Problem to solve
Format the lines of the material from the line with "rfreunde aus nah" up to and including the line with "g. Zur sportlicher" as a numbered list, skipping any blank lines.

Records for the exercise
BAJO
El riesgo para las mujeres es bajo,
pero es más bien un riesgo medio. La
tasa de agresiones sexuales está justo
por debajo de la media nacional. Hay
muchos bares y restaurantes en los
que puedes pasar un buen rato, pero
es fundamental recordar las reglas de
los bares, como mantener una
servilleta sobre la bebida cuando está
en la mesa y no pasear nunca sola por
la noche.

* * *

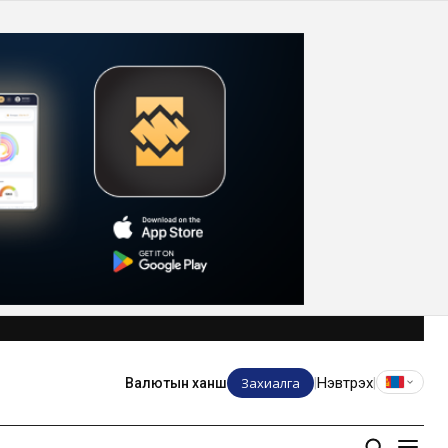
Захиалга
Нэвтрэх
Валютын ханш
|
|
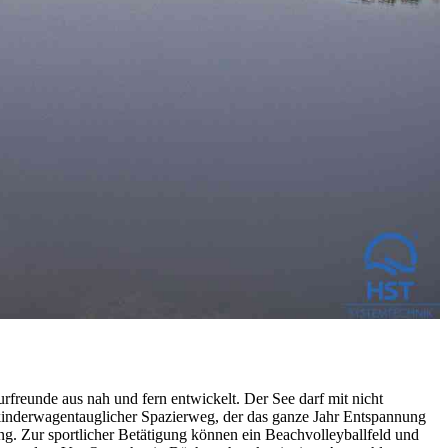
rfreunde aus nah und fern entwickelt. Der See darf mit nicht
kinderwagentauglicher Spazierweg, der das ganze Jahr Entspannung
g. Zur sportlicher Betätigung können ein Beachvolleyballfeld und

Output below
1. rfreunde aus nah und fern entwickelt. Der See darf mit nicht
2. kinderwagentauglicher Spazierweg, der das ganze Jahr Entspannung
3. g. Zur sportlicher Betätigung können ein Beachvolleyballfeld und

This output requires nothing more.